This is the first Singers configuration to include a non-British member. Wayne-Wright, David Hurley, Paul Phoenix, Christopher Gabbitas and Jonathan Howard are joined by New Zealander Christopher Bruerton. “We’ve all gone through the whole cathedral tradition,” said Wayne-Wright, “and Christchurch, where Chris is from, is based upon Cambridge, ironically. I think that’s why when he speaks it’s very clearly a Kiwi voice but when he sings he sounds exactly the same as us.”
Saturday night, Sweet Honey in the Rock’s show at the Center for the Arts in Grass Valley will focus on selections from its 23rd CD, “A Tribute – Live! Jazz at Lincoln Center.” The material salutes Odetta, Miriam Makeba, Nina Simone and other ladies of song.

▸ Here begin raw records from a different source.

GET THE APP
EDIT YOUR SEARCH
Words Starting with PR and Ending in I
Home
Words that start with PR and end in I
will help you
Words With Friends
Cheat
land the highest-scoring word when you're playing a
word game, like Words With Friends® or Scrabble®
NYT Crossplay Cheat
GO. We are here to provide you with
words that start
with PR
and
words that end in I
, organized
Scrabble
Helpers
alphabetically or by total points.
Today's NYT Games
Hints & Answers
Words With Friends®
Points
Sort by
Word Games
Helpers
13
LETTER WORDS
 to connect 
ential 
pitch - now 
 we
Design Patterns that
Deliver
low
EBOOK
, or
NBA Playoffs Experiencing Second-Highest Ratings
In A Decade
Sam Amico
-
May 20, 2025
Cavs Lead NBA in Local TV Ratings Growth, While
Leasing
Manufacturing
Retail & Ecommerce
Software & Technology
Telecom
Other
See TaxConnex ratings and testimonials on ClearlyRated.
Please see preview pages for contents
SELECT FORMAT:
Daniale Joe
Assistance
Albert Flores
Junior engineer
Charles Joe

And bassist Parker McAllister will accompany the quartet as it complements the performance with hand percussion and stories.
This four-part harmony, all-female African American group includes original members Carol Maillard and Louise Robinson, and Aisha Kahlil and Nitanju Bolade Casel. Shirley Childress has been Sweet Honey’s onstage American Sign Language interpreter since 1981.

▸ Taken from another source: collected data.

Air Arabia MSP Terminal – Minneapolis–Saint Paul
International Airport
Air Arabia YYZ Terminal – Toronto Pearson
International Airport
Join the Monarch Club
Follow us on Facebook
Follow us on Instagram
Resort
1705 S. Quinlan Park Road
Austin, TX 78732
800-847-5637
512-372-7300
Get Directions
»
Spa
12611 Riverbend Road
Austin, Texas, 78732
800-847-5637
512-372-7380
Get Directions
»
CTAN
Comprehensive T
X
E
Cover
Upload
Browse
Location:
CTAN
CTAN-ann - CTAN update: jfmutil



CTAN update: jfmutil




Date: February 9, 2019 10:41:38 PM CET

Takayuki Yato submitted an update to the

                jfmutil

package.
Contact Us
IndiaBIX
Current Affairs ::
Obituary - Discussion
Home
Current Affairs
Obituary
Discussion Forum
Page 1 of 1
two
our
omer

Sweet Honey formed in 1973 as a side project of members of a Washington, D.C., theater company. Its name was derived from a song based on Psalm 81:16 (“… and with honey out of the rock should I have satisfied thee.”). The group expanded, contracted and recorded for 40 years without a Top 40 hit. This year’s “Forty and Fierce” tour is partially funded by crowd-sourcing through an Indiegogo campaign that raised nearly $20,000.

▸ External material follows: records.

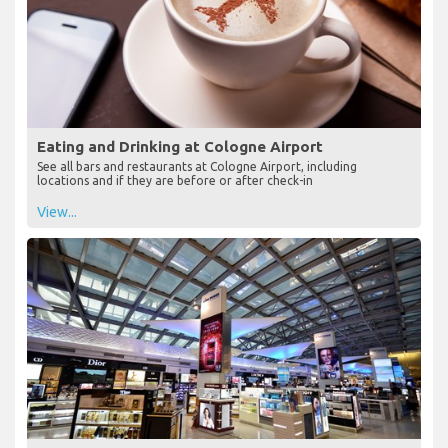
Eating and Drinking at Cologne Airport
See all bars and restaurants at Cologne Airport, including
locations and if they are before or after check-in
View...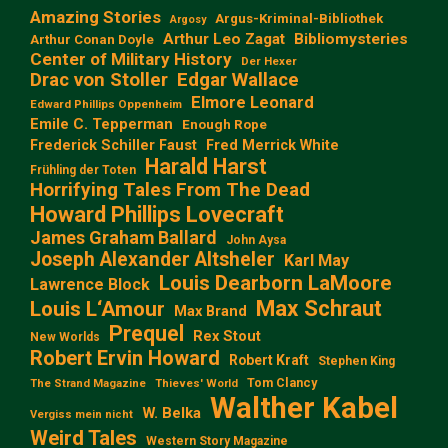
Amazing Stories
Argus-Kriminal-Bibliothek
Argosy
Arthur Leo Zagat
Bibliomysteries
Arthur Conan Doyle
Center of Military History
Der Hexer
Edgar Wallace
Drac von Stoller
Elmore Leonard
Edward Phillips Oppenheim
Emile C. Tepperman
Enough Rope
Frederick Schiller Faust
Fred Merrick White
Harald Harst
Frühling der Toten
Horrifying Tales From The Dead
Howard Phillips Lovecraft
James Graham Ballard
John Aysa
Joseph Alexander Altsheler
Karl May
Louis Dearborn LaMoore
Lawrence Block
Max Schraut
Louis L‘Amour
Max Brand
Prequel
Rex Stout
New Worlds
Robert Ervin Howard
Robert Kraft
Stephen King
Tom Clancy
The Strand Magazine
Thieves' World
Walther Kabel
W. Belka
Vergiss mein nicht
Weird Tales
Western Story Magazine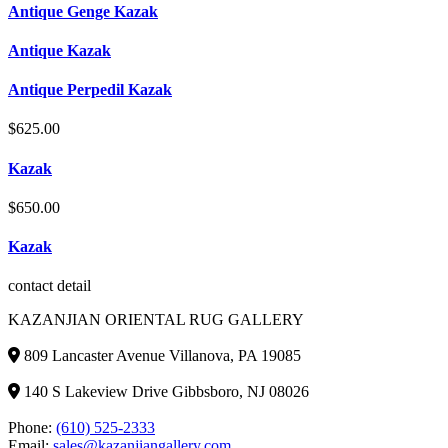
Antique Genge Kazak
Antique Kazak
Antique Perpedil Kazak
$
625.00
Kazak
$
650.00
Kazak
contact detail
KAZANJIAN ORIENTAL RUG GALLERY
809 Lancaster Avenue Villanova, PA 19085
140 S Lakeview Drive Gibbsboro, NJ 08026
Phone:
(610) 525-2333
Email:
sales@kazanjiangallery.com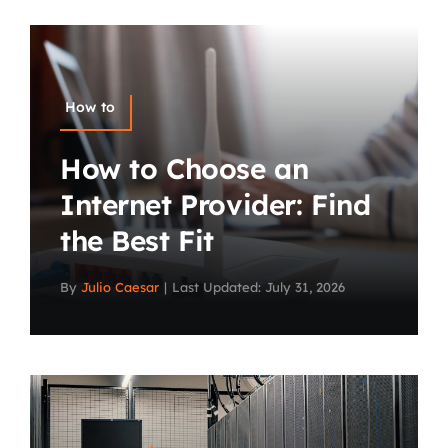
How to
How to Choose an
Internet Provider: Find
the Best Fit
By
Julio Caesar
|
Last Updated: July 31, 2026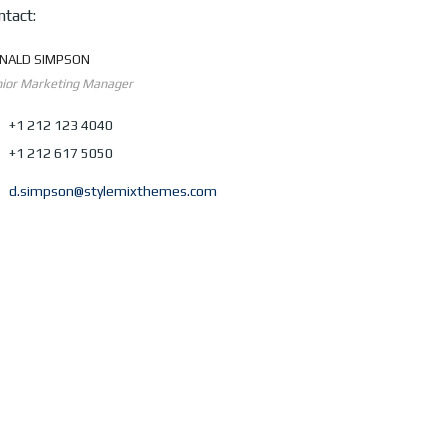
ntact:
NALD SIMPSON
ior Marketing Manager
+1 212 123 4040
+1 212 617 5050
d.simpson@stylemixthemes.com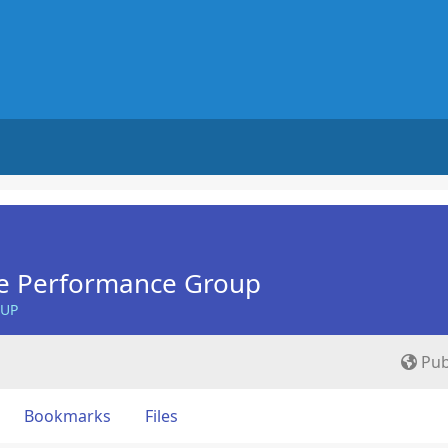
e Performance Group
OUP
Pub
Bookmarks
Files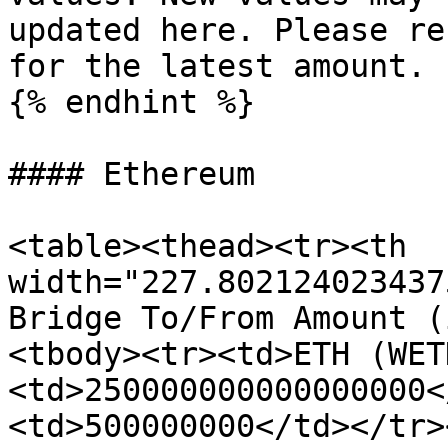
updated here. Please re
for the latest amount.

{% endhint %}

#### Ethereum

<table><thead><tr><th 
width="227.802124023437
Bridge To/From Amount (
<tbody><tr><td>ETH (WET
<td>250000000000000000<
<td>500000000</td></tr>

The group’s sound is earthy, soulful, sometimes sweet and sometimes gritty. And its members are just as formidable social and civil rights activists as they are torchbearers of blues, jazz, African, gospel, R&B and children’s music.
“Music gives people the voice to feel that they have a way to express what they are feeling and what they are needing,” Maillard said via phone. “As African Americans we used music to move us out of the misery of slavery and to give us a sense of hope and galvanize us.”
Also galvanizing has been the group’s ability to connect with widening audiences over its decades-long run.
“One of the things that the group has evolved into,” Maillard said, “is a group that speaks to the needs of different communities worldwide. I want people to really feel like they’re valued, and that their needs are heard, and some of the things we sing about address something that they might have gone through or they’ve been thinking about politically, socially, emotionally, love-wise …
“We give rhythm,” Maillard added. “We give music, melody, and message. We want people to feel like they really connect with Sweet Honey and we’ve done our best to connect with them.”